Updated: 11/14/14, 11:00 p.m.
Even after its gas thrusters and anchoring harpoons failed, the European Space Agency probe Philae still managed to make a historic, albeit bumpy, landing on a comet.
But since the touchdown, times on Comet 67P/Churyumov-Gerasimenko have been arduous for the little lander that could.
First, Philae almost bounced off of the space rock’s surface on its first landing attempt. The washing machine-sized lander, nearly weightless on the comet, hopped more than a mile and a half through nothingness for two hours before landing again, according to the European Space Agency. It then made another smaller bounce, and finally settled in a precarious position—sideways with one leg suspended toward space.
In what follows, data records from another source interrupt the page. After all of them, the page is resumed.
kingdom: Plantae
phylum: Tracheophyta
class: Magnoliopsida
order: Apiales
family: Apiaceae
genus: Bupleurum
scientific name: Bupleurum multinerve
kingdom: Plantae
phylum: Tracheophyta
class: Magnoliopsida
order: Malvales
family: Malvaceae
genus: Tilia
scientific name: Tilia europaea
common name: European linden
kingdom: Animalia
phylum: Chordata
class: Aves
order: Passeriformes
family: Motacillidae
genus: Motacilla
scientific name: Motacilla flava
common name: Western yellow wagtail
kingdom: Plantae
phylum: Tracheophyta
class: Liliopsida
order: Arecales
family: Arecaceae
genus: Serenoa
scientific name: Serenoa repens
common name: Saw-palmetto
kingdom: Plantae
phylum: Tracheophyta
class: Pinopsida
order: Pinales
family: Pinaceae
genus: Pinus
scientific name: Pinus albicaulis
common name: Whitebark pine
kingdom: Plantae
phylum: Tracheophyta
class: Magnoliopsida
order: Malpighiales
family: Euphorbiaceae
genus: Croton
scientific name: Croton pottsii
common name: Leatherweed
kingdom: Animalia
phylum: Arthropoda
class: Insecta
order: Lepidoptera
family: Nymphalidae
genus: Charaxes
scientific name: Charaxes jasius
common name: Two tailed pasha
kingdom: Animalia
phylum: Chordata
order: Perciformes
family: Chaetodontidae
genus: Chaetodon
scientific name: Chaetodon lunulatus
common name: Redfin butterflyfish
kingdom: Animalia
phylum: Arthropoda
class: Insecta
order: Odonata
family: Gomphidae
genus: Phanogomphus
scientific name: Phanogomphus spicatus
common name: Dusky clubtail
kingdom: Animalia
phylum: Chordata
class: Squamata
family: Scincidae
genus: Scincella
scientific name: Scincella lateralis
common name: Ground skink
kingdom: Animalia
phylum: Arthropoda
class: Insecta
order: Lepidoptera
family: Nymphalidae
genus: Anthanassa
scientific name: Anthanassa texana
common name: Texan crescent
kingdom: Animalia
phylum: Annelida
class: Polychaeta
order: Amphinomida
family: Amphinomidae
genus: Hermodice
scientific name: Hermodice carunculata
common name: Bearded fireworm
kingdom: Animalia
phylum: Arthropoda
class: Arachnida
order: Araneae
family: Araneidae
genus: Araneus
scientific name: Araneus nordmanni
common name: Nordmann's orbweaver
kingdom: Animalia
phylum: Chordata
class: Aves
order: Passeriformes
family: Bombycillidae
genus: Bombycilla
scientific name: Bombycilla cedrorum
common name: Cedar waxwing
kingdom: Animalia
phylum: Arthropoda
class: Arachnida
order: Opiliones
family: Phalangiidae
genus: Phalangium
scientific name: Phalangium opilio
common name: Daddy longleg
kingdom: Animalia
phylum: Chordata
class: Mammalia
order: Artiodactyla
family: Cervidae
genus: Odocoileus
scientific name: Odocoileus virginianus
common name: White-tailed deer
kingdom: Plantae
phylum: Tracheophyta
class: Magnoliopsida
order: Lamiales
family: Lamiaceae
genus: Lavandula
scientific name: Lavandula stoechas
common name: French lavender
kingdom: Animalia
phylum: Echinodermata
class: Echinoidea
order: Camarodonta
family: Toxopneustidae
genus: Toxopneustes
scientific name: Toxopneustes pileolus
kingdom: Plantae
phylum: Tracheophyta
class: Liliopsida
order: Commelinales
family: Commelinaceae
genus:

To make matters worse, the solar-powered robot ended up nestled beneath a shadowy cliff. The location prevented the probe from recharging its batteries, which are calculated to drain completely sometime later today. Now, astronomers are racing to get Philae to conduct crucial experiments and beam back results before its batteries die out.
On Friday the lander began drilling 10 inches into the comet’s rock and ice, the AP reported. But communication poses a problem for the team of astronomers charged with talking to the probe. Right now it takes about 28 minutes for mission control to exchange signals with the lander. The team contacts Philae through the Rosetta spacecraft hovering above the comet, but that connection often gets interrupted. In fact, the next time the mothership will have contact with Philae is around 4:00 pm ET today, according to Reuters.
"This will be exciting because we're not sure if the batteries will have enough power to transmit this data," said Stefan Ulamec, Philae lander manager.
In order to retrieve the data, the team said it will have to take some risks. During that communications window, the ESA astronomers are going to attempt a daring “hop” to reposition the probe into a sunnier spot, The Guardian reported. Using the built-in springs in Philae’s legs, the team hopes to fire the probe out of its dark crater. If that fails, The Guardian reported that the team might try to have Philae “cartwheel” out of the crevice by spinning its flywheel. But that may also prove futile if the lander is already out of juice.
If the ESA exhausts all of those last-ditch efforts to prevent Philae from going into hibernation, the team may still have one final opportunity to continue the mission: The comet may pass close enough to the sun to wake up Philae. Comet 67p, which drifts between Mars and Jupiter, is on a six-and-a-half-year orbit around the sun and is currently reaching a close point to the star.
Even if everything fails, and Philae does not survive the night, its creators insist the operation was still wildly successful. ESA said that Philae has carried out about 80-to-90 percent of the science that it was intended to do already.
"Let's stop looking at things that we could have done if everything had worked properly," said flight director Andrea Accomazzo, to the AP. "Let us look at things that we have done: what we have achieved and what we have on the ground. This is unique and will be unique forever."
On Friday evening, the ESA announced that Philae's batteries have indeed been depleted and lander is "asleep." The machine is now in a deep standby mode, and will only make contact again if it manages to catch enough sunlight to recharge its batteries (which may never happen, but is still a possibility.)
However, before shutting down, Philae was able to transmit all of the scientific data it had gathered while on the comet's surface. In addition, the Rosetta craft that delivered Philae will continue to orbit the comet as it continues its journey around the sun.
Lander Manager Stephan Ulamec said, "This machine performed magnificently under tough conditions, and we can be fully proud of the incredible scientific success Philae has delivered."